I am game for getting up there with you some time before June (damn race is on Father's Day though if I recall right).
mtnrunner- Downhill for 9 miles at 7:38 pace doesn't sound easy to me!
GZ- Father's Day... it will be a nice gift to myself then. I'll definitely be running it a few times. I'll just have to wait and see the course and make do with my Evans sim route which is quite solid itself. You should come up and run that with me. You could park at the bottom of the canyon on 93 where it starts then I'll drive you back down. I also have a portable lactate analyzer coming next week... could be bloody fun.
Sounds eerily familiar to workouts I've been doing... I am being patient. And I'll be the first to tell you, it's hard to keep these workouts under 155. Yesterday did 4 x 20 seconds uphill all out and I felt refreshingly strong. I know it's early but I'm a believer.

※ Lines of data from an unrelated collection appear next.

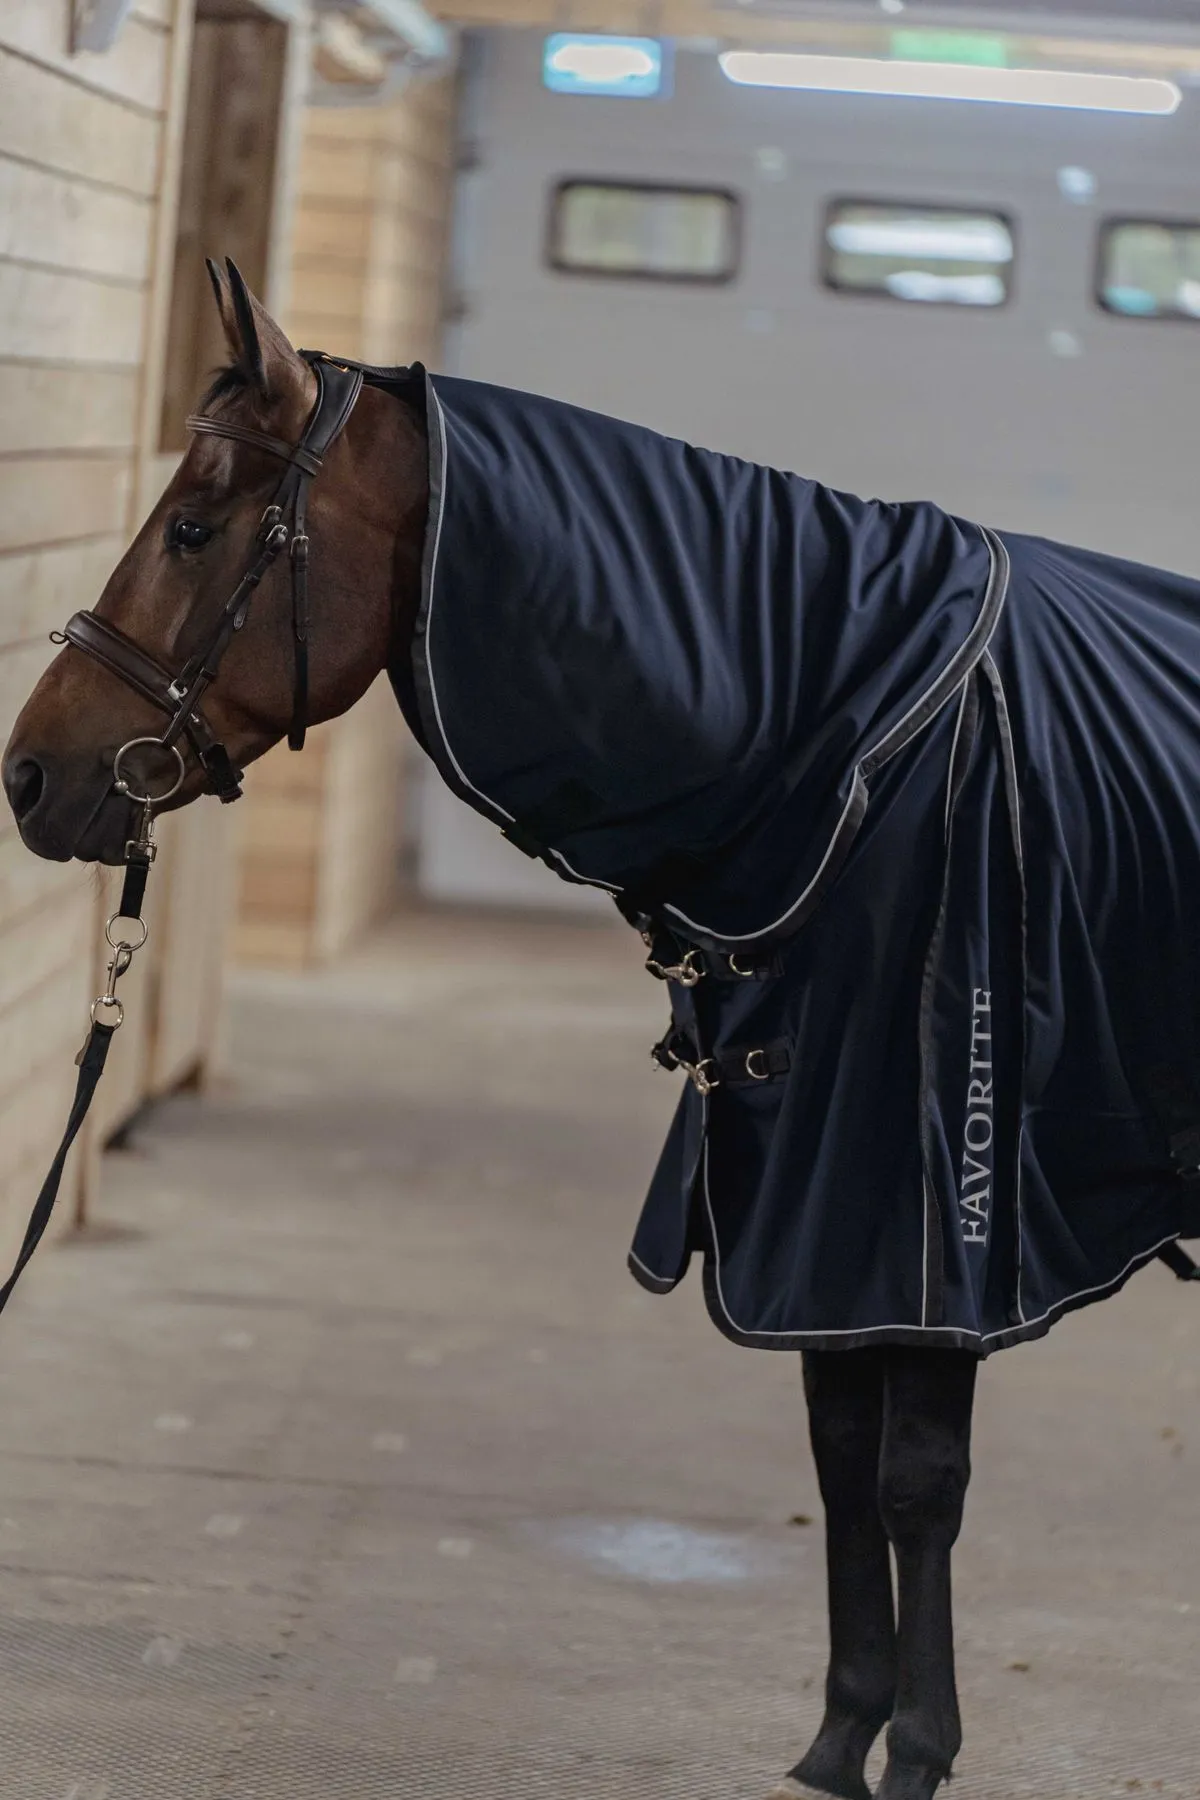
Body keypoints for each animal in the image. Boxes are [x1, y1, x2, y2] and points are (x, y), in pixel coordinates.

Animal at [6, 259, 1200, 1800]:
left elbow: (912, 1483)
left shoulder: (923, 1239)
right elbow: (837, 1455)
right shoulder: (801, 1208)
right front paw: (841, 1739)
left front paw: (920, 1752)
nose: (30, 776)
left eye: (197, 526)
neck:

Such quick progress is pretty amazing! Did you do any speedwork or only running within that heart rate range?
Scott- You already have a huge amount of base so you'll only touch on this type of work briefly, but you'll see a big benefit still.
R&L- No speed work outside of strides. That would have only inhibited my progress and made me slower now, and later. I want to be fast 20 weeks from now and it only takes ~8 weeks to peak for 'speed'. That is if the base period is done right.
Hey Time, quick question, just wanna know what you mean by your Rules of JogHard... #10 "Heart Rate isn't important", with the results of training and racing with it? (Cause I'd like to start running naturaly aka HR watchless)
-Chris C from NJ
Chris- That is sort of a joke. I am too HR centered sometimes and see the value in simply running/ racing by feel. We learn what certain HR's should feel like so it triggers sensations that might not have been there had we not seen the HR data (or the pace data).